All of the data below is to be printed again exactly.

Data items

#####

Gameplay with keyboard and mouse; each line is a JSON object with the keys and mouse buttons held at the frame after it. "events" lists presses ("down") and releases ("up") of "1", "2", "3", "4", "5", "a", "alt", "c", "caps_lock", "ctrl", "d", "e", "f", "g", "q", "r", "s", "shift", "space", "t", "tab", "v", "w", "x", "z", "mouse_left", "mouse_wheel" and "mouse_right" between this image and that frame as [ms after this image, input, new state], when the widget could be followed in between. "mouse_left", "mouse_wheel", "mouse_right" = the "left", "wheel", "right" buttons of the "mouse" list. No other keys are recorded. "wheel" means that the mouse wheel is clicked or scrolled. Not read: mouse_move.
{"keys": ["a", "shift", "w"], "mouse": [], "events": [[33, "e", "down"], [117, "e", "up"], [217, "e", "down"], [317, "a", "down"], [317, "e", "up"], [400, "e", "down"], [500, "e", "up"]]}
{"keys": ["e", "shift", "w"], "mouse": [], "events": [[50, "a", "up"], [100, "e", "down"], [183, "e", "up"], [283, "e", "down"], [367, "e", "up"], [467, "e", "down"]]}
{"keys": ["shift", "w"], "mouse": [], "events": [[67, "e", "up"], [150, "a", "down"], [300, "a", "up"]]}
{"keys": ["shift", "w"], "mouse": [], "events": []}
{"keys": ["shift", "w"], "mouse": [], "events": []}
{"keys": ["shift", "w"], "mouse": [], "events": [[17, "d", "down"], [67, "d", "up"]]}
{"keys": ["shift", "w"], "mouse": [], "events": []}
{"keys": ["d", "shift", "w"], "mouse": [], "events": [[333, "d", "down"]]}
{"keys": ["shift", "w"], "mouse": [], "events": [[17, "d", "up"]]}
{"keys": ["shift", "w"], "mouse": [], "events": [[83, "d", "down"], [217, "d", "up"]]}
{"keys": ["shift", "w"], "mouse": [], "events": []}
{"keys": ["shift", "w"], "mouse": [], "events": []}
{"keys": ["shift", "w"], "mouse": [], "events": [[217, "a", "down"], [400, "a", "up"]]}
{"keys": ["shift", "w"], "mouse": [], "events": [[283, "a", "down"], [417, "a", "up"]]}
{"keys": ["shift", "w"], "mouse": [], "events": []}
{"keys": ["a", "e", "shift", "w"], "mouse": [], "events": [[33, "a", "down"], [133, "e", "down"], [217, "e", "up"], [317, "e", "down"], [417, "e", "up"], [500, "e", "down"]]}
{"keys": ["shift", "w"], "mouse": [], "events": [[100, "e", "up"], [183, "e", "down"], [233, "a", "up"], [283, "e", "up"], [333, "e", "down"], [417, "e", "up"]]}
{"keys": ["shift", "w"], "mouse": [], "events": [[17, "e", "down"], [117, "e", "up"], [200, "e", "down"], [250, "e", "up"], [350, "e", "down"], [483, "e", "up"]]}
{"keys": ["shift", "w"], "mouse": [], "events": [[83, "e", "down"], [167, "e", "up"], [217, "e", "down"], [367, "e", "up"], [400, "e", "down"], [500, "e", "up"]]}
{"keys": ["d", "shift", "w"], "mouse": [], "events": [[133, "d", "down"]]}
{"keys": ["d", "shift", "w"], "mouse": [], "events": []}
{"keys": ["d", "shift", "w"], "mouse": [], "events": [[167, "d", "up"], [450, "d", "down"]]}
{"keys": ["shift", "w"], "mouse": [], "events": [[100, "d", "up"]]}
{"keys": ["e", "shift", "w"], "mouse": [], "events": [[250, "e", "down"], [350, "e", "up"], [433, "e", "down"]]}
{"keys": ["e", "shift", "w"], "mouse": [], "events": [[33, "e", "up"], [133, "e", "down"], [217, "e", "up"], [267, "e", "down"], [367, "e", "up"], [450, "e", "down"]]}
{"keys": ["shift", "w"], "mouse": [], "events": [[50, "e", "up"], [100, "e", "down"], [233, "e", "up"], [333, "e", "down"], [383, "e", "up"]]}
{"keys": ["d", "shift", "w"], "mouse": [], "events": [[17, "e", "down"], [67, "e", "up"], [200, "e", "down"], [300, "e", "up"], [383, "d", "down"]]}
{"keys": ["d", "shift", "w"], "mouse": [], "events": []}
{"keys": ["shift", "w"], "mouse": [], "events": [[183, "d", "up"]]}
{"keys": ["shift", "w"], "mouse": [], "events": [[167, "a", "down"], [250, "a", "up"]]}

#####

* SOLUTION BELOW
Gameplay with keyboard and mouse; each line is a JSON object with the keys and mouse buttons held at the frame after it. "events" lists presses ("down") and releases ("up") of "1", "2", "3", "4", "5", "a", "alt", "c", "caps_lock", "ctrl", "d", "e", "f", "g", "q", "r", "s", "shift", "space", "t", "tab", "v", "w", "x", "z", "mouse_left", "mouse_wheel" and "mouse_right" between this image and that frame as [ms after this image, input, new state], when the widget could be followed in between. "mouse_left", "mouse_wheel", "mouse_right" = the "left", "wheel", "right" buttons of the "mouse" list. No other keys are recorded. "wheel" means that the mouse wheel is clicked or scrolled. Not read: mouse_move.
{"keys": ["a", "shift", "w"], "mouse": [], "events": [[33, "e", "down"], [117, "e", "up"], [217, "e", "down"], [317, "a", "down"], [317, "e", "up"], [400, "e", "down"], [500, "e", "up"]]}
{"keys": ["e", "shift", "w"], "mouse": [], "events": [[50, "a", "up"], [100, "e", "down"], [183, "e", "up"], [283, "e", "down"], [367, "e", "up"], [467, "e", "down"]]}
{"keys": ["shift", "w"], "mouse": [], "events": [[67, "e", "up"], [150, "a", "down"], [300, "a", "up"]]}
{"keys": ["shift", "w"], "mouse": [], "events": []}
{"keys": ["shift", "w"], "mouse": [], "events": []}
{"keys": ["shift", "w"], "mouse": [], "events": [[17, "d", "down"], [67, "d", "up"]]}
{"keys": ["shift", "w"], "mouse": [], "events": []}
{"keys": ["d", "shift", "w"], "mouse": [], "events": [[333, "d", "down"]]}
{"keys": ["shift", "w"], "mouse": [], "events": [[17, "d", "up"]]}
{"keys": ["shift", "w"], "mouse": [], "events": [[83, "d", "down"], [217, "d", "up"]]}
{"keys": ["shift", "w"], "mouse": [], "events": []}
{"keys": ["shift", "w"], "mouse": [], "events": []}
{"keys": ["shift", "w"], "mouse": [], "events": [[217, "a", "down"], [400, "a", "up"]]}
{"keys": ["shift", "w"], "mouse": [], "events": [[283, "a", "down"], [417, "a", "up"]]}
{"keys": ["shift", "w"], "mouse": [], "events": []}
{"keys": ["a", "e", "shift", "w"], "mouse": [], "events": [[33, "a", "down"], [133, "e", "down"], [217, "e", "up"], [317, "e", "down"], [417, "e", "up"], [500, "e", "down"]]}
{"keys": ["shift", "w"], "mouse": [], "events": [[100, "e", "up"], [183, "e", "down"], [233, "a", "up"], [283, "e", "up"], [333, "e", "down"], [417, "e", "up"]]}
{"keys": ["shift", "w"], "mouse": [], "events": [[17, "e", "down"], [117, "e", "up"], [200, "e", "down"], [250, "e", "up"], [350, "e", "down"], [483, "e", "up"]]}
{"keys": ["shift", "w"], "mouse": [], "events": [[83, "e", "down"], [167, "e", "up"], [217, "e", "down"], [367, "e", "up"], [400, "e", "down"], [500, "e", "up"]]}
{"keys": ["d", "shift", "w"], "mouse": [], "events": [[133, "d", "down"]]}
{"keys": ["d", "shift", "w"], "mouse": [], "events": []}
{"keys": ["d", "shift", "w"], "mouse": [], "events": [[167, "d", "up"], [450, "d", "down"]]}
{"keys": ["shift", "w"], "mouse": [], "events": [[100, "d", "up"]]}
{"keys": ["e", "shift", "w"], "mouse": [], "events": [[250, "e", "down"], [350, "e", "up"], [433, "e", "down"]]}
{"keys": ["e", "shift", "w"], "mouse": [], "events": [[33, "e", "up"], [133, "e", "down"], [217, "e", "up"], [267, "e", "down"], [367, "e", "up"], [450, "e", "down"]]}
{"keys": ["shift", "w"], "mouse": [], "events": [[50, "e", "up"], [100, "e", "down"], [233, "e", "up"], [333, "e", "down"], [383, "e", "up"]]}
{"keys": ["d", "shift", "w"], "mouse": [], "events": [[17, "e", "down"], [67, "e", "up"], [200, "e", "down"], [300, "e", "up"], [383, "d", "down"]]}
{"keys": ["d", "shift", "w"], "mouse": [], "events": []}
{"keys": ["shift", "w"], "mouse": [], "events": [[183, "d", "up"]]}
{"keys": ["shift", "w"], "mouse": [], "events": [[167, "a", "down"], [250, "a", "up"]]}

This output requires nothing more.